What is expected: Review the material line by line. Identify and copy every line that contains the string "endometrial".

___ Source records

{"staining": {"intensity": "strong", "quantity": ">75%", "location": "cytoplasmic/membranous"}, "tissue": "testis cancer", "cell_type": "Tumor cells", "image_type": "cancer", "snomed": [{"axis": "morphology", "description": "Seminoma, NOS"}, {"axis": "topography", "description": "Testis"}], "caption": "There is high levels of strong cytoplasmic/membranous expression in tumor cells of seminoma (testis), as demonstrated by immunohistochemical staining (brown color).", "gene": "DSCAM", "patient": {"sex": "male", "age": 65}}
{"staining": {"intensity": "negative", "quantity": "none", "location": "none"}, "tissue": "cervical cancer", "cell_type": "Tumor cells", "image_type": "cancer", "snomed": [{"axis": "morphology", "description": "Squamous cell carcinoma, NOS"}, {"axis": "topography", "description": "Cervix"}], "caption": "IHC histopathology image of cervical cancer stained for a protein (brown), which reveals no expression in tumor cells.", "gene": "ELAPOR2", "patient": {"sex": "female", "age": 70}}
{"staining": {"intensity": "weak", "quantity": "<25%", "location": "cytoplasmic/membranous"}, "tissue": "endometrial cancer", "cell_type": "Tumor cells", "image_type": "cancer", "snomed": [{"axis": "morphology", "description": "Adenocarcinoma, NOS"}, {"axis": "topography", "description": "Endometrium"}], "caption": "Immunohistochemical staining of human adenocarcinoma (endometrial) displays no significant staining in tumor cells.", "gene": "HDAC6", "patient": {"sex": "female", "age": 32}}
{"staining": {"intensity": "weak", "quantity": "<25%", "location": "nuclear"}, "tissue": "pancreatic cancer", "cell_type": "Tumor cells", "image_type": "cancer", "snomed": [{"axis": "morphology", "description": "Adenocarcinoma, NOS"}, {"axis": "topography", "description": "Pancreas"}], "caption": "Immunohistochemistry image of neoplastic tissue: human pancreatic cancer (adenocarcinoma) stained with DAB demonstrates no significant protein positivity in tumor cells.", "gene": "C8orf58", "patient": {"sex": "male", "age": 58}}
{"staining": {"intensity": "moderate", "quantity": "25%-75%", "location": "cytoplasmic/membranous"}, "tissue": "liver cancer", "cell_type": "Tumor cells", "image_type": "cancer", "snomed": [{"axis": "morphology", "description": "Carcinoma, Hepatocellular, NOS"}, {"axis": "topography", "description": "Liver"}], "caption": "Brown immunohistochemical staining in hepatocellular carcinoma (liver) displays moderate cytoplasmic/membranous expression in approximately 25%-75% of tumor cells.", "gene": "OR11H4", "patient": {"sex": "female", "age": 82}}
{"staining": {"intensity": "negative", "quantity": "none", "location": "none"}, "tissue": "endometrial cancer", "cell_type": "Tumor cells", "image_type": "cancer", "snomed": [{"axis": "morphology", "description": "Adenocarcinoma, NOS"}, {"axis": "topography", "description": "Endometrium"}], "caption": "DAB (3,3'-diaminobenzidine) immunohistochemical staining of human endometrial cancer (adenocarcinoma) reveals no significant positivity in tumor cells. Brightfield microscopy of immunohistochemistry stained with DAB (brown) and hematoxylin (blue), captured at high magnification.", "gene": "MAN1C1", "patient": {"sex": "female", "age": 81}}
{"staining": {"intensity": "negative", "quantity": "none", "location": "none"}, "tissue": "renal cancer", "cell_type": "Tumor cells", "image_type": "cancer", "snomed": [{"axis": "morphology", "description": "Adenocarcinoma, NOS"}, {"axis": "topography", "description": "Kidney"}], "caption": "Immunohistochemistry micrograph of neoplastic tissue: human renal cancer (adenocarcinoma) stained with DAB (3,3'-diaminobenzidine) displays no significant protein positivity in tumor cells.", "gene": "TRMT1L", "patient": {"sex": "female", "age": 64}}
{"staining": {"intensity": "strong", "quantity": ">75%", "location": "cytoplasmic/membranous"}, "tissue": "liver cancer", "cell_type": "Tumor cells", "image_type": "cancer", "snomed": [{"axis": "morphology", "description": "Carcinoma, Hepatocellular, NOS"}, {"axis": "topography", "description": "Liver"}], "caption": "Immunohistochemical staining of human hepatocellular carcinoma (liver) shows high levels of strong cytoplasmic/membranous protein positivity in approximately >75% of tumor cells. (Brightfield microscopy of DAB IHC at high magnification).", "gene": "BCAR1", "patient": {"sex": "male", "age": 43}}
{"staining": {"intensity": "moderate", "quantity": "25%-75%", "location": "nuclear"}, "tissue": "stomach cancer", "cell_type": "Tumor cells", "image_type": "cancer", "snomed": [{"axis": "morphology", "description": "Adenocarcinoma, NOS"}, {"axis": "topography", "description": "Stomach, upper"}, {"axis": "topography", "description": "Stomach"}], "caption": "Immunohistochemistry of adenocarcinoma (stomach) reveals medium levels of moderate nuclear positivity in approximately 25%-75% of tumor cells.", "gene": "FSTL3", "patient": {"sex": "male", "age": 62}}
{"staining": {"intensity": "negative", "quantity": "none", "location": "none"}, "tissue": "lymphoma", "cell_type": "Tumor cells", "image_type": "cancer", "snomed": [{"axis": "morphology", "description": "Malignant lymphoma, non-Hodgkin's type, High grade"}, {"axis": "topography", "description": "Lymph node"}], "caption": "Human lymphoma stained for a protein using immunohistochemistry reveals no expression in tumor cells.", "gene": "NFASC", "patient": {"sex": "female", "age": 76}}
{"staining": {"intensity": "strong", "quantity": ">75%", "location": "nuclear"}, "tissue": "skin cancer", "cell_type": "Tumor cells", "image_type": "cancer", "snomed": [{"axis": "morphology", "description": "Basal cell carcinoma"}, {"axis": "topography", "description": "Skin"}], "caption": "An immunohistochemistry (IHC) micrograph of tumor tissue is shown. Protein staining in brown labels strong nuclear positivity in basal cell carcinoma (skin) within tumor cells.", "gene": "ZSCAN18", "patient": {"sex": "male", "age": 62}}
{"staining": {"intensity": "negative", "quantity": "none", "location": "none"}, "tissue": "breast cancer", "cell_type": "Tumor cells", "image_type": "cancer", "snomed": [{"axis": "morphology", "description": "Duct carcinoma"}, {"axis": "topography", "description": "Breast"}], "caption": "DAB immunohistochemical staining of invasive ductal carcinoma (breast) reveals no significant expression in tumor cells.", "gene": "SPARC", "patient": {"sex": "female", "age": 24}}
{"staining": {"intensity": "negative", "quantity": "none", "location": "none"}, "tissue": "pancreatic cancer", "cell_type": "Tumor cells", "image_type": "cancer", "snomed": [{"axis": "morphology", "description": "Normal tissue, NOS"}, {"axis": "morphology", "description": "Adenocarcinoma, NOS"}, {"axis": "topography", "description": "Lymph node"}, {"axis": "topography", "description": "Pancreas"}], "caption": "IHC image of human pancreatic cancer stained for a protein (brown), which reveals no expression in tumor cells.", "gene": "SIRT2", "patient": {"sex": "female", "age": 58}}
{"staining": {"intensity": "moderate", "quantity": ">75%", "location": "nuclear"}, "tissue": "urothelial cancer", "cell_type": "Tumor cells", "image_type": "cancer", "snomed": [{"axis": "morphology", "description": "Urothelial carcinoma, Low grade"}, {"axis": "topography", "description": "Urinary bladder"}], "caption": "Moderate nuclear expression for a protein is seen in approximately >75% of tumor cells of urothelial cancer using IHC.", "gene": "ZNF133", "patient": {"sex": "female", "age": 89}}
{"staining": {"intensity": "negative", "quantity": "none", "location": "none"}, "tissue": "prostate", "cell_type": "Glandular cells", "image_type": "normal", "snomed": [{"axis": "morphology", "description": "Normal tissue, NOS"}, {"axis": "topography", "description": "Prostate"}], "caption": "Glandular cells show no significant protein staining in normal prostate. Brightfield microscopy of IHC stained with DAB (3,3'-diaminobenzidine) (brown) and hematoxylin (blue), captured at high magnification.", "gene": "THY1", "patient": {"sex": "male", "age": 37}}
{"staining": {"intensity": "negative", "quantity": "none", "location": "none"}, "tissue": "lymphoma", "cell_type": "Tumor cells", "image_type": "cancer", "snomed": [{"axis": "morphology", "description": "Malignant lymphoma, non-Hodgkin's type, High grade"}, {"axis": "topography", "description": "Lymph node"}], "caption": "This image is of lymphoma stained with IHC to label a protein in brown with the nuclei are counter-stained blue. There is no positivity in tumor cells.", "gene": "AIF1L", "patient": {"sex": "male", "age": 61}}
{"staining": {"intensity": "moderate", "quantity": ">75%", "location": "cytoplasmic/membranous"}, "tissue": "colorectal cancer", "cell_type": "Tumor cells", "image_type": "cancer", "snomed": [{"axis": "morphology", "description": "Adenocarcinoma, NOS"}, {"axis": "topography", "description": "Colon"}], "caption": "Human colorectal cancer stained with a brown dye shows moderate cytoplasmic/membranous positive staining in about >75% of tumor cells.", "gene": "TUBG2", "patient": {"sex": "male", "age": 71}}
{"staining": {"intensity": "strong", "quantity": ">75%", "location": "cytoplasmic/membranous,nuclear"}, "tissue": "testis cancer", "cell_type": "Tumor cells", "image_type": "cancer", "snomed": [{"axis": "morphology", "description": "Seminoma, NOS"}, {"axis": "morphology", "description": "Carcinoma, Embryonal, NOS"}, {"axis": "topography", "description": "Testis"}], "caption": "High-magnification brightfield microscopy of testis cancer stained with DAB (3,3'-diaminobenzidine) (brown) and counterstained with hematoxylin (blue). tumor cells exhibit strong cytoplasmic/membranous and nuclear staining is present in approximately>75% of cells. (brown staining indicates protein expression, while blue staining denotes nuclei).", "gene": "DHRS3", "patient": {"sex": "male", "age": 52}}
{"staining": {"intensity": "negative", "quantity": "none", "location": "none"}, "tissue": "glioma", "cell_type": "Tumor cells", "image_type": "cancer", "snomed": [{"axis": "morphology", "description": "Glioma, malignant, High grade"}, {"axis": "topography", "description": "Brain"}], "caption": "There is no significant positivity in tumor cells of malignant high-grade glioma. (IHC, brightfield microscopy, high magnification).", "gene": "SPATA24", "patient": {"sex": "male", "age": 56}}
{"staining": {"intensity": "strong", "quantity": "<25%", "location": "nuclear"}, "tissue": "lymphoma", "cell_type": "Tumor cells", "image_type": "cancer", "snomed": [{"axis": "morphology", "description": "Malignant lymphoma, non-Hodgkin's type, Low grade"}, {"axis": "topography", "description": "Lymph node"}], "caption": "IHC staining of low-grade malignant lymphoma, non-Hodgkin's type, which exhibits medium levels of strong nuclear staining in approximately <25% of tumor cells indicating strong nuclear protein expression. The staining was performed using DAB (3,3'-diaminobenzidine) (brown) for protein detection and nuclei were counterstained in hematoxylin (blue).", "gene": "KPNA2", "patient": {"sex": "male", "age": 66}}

______

Problem solution:
{"staining": {"intensity": "weak", "quantity": "<25%", "location": "cytoplasmic/membranous"}, "tissue": "endometrial cancer", "cell_type": "Tumor cells", "image_type": "cancer", "snomed": [{"axis": "morphology", "description": "Adenocarcinoma, NOS"}, {"axis": "topography", "description": "Endometrium"}], "caption": "Immunohistochemical staining of human adenocarcinoma (endometrial) displays no significant staining in tumor cells.", "gene": "HDAC6", "patient": {"sex": "female", "age": 32}}
{"staining": {"intensity": "negative", "quantity": "none", "location": "none"}, "tissue": "endometrial cancer", "cell_type": "Tumor cells", "image_type": "cancer", "snomed": [{"axis": "morphology", "description": "Adenocarcinoma, NOS"}, {"axis": "topography", "description": "Endometrium"}], "caption": "DAB (3,3'-diaminobenzidine) immunohistochemical staining of human endometrial cancer (adenocarcinoma) reveals no significant positivity in tumor cells. Brightfield microscopy of immunohistochemistry stained with DAB (brown) and hematoxylin (blue), captured at high magnification.", "gene": "MAN1C1", "patient": {"sex": "female", "age": 81}}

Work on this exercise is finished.